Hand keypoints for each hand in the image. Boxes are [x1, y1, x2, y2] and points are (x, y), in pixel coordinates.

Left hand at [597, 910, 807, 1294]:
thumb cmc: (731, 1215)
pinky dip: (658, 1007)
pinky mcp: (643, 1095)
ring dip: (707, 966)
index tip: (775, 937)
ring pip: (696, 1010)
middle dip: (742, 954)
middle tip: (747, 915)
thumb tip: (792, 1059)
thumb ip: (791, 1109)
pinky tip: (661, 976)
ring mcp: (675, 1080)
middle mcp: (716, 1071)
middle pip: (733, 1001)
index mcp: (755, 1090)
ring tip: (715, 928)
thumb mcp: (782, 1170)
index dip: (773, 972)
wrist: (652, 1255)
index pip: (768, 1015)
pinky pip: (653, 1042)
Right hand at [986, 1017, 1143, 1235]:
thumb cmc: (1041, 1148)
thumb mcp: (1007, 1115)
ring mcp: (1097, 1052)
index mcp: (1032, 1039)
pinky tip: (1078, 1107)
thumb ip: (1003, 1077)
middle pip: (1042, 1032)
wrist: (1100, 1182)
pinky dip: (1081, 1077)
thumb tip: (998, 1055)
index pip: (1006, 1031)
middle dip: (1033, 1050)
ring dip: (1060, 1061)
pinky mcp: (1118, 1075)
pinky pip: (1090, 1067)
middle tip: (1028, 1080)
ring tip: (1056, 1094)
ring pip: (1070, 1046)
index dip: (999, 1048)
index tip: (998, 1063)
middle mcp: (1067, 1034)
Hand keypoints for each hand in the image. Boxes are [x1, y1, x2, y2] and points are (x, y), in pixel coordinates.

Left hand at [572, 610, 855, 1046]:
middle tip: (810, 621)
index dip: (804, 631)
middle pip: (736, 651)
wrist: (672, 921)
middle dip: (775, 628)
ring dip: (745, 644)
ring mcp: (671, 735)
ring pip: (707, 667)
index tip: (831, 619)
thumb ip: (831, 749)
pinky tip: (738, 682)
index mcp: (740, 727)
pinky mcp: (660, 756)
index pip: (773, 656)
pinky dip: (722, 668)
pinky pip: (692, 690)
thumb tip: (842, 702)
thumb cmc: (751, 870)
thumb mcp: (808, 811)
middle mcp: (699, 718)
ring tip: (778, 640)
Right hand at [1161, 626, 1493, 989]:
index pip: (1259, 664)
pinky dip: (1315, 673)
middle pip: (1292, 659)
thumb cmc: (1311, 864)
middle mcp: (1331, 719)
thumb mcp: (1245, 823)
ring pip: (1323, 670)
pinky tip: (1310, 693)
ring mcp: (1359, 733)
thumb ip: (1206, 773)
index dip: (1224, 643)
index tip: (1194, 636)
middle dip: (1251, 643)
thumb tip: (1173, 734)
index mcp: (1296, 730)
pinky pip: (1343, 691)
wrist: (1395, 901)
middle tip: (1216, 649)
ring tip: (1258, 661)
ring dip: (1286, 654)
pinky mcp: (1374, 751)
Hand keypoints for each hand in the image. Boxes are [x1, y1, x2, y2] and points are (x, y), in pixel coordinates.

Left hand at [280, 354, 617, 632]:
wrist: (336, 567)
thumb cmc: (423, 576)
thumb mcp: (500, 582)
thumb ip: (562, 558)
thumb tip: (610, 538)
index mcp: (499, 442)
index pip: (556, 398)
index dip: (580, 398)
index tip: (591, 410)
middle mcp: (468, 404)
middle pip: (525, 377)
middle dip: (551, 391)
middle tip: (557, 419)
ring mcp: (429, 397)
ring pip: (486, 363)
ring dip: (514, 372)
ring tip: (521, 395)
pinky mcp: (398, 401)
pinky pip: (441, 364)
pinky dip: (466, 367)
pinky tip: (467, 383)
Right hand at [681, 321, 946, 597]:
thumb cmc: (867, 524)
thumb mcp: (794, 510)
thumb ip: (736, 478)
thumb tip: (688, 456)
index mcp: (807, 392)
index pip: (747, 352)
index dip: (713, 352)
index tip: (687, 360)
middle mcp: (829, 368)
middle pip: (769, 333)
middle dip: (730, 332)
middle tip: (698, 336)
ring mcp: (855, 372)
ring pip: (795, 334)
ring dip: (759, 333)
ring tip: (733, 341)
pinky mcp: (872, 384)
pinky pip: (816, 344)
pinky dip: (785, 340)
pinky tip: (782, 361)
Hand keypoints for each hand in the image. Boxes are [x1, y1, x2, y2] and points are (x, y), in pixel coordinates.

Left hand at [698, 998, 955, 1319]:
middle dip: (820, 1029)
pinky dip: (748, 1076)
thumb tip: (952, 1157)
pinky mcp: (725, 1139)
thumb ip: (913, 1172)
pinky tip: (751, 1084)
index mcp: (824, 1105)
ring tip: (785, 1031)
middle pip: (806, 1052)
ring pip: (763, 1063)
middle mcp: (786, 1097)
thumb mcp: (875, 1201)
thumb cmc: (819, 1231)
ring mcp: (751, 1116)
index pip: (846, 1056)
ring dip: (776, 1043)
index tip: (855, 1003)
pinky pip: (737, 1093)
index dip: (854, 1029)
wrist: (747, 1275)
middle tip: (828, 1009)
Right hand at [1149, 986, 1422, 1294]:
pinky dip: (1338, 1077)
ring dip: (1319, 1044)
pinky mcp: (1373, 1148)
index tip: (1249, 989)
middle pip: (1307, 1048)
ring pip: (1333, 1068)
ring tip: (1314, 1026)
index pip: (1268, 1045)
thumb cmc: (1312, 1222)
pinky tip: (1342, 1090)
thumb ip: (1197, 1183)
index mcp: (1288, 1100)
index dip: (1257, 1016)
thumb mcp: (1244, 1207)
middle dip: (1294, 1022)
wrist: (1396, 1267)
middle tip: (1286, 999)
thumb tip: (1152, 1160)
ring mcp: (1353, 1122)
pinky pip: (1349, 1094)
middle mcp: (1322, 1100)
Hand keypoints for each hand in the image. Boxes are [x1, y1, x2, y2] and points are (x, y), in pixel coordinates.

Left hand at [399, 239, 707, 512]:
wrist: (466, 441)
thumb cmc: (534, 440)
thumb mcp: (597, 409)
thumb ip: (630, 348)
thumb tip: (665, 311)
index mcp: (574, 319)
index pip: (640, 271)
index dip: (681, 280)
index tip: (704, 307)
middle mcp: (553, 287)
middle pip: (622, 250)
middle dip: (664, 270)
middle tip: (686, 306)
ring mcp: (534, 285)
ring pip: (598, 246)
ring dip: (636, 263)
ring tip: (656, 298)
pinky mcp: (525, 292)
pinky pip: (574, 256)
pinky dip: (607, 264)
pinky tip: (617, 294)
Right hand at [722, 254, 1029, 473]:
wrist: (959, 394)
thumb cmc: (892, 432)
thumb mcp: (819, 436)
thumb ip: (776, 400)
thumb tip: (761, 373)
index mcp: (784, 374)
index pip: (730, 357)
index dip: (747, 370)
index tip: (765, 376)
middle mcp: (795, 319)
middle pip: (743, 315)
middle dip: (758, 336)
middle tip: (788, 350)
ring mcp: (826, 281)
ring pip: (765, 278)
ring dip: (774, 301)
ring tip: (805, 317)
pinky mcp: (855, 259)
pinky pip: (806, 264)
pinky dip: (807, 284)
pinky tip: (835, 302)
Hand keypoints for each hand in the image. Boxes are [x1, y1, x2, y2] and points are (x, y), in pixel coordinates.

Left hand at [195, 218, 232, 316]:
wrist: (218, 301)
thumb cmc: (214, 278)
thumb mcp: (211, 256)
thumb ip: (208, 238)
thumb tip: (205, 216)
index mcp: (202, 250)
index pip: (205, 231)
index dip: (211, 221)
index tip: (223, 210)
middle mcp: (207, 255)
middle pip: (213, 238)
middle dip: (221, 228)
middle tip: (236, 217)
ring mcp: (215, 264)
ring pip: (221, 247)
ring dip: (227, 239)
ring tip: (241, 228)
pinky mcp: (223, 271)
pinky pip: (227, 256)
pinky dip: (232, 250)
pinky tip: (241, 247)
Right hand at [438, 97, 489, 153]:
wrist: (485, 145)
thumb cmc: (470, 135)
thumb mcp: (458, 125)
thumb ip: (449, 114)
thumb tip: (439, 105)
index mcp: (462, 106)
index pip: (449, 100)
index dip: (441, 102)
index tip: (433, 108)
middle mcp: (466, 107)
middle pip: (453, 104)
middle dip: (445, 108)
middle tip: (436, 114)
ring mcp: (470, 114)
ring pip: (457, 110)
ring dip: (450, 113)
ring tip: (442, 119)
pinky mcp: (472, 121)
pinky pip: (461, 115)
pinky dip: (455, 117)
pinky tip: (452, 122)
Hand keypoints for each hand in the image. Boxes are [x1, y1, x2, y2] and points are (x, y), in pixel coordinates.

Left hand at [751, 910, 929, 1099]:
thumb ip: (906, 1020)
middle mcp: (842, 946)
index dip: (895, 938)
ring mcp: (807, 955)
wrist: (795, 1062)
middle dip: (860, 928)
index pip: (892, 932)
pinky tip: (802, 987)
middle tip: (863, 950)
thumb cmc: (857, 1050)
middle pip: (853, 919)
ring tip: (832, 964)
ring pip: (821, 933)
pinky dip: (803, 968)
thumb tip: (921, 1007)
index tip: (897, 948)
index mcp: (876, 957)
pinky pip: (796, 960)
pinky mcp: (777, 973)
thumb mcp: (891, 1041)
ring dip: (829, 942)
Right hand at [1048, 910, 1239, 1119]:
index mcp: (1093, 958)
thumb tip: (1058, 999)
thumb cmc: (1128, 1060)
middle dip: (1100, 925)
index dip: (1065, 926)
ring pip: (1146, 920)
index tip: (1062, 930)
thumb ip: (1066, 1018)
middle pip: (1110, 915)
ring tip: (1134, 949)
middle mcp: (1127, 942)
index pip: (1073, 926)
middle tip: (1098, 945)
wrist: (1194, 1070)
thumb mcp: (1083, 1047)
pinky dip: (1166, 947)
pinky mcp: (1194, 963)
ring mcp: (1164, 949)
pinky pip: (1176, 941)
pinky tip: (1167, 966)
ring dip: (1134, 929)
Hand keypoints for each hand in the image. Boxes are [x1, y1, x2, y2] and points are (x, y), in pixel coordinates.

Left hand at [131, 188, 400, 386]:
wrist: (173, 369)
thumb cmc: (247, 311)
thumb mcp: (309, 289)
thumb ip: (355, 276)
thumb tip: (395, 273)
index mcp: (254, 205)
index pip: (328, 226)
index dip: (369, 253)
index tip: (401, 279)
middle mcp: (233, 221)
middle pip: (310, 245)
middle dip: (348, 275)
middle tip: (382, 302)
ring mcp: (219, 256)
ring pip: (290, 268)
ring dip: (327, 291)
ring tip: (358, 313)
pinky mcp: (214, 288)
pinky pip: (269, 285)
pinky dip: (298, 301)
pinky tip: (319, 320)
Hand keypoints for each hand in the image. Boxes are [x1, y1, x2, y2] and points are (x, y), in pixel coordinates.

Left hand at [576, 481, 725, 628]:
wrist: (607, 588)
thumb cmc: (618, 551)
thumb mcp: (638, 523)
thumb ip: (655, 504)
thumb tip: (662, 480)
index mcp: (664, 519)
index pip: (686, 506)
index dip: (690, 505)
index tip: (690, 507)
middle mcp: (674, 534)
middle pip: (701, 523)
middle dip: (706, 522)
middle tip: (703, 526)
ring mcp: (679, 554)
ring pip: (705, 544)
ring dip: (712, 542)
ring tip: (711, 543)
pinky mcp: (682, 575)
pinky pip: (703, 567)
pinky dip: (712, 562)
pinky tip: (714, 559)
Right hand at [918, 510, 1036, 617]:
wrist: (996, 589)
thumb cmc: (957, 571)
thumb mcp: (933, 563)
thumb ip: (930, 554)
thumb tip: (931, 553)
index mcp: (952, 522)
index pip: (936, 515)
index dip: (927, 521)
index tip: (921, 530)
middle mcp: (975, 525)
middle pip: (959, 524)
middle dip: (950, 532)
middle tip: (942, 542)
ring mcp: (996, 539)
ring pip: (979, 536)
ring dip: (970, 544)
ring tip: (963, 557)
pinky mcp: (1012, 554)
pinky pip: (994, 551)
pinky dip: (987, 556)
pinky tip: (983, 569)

****************************************

Retype the records above, but only those lines that fall between the line containing "middle dip: (1100, 925)" and the line containing "thumb tip: (395, 273)", with both of those lines included, exactly as written.

middle dip: (1100, 925)
index dip: (1065, 926)
ring pip: (1146, 920)
index tip: (1062, 930)
thumb ip: (1066, 1018)
middle pip: (1110, 915)
ring tip: (1134, 949)
middle mcp: (1127, 942)
index pip: (1073, 926)
middle tip: (1098, 945)
wrist: (1194, 1070)
thumb mcp: (1083, 1047)
pinky dip: (1166, 947)
pinky mcp: (1194, 963)
ring mcp: (1164, 949)
pinky pip: (1176, 941)
pinky tip: (1167, 966)
ring dip: (1134, 929)
Hand keypoints for each hand in the image. Boxes are [x1, y1, x2, y2] and points are (x, y), in pixel coordinates.

Left hand at [131, 188, 400, 386]:
wrist: (173, 369)
thumb cmc: (247, 311)
thumb mcp: (309, 289)
thumb ip: (355, 276)
thumb tip: (395, 273)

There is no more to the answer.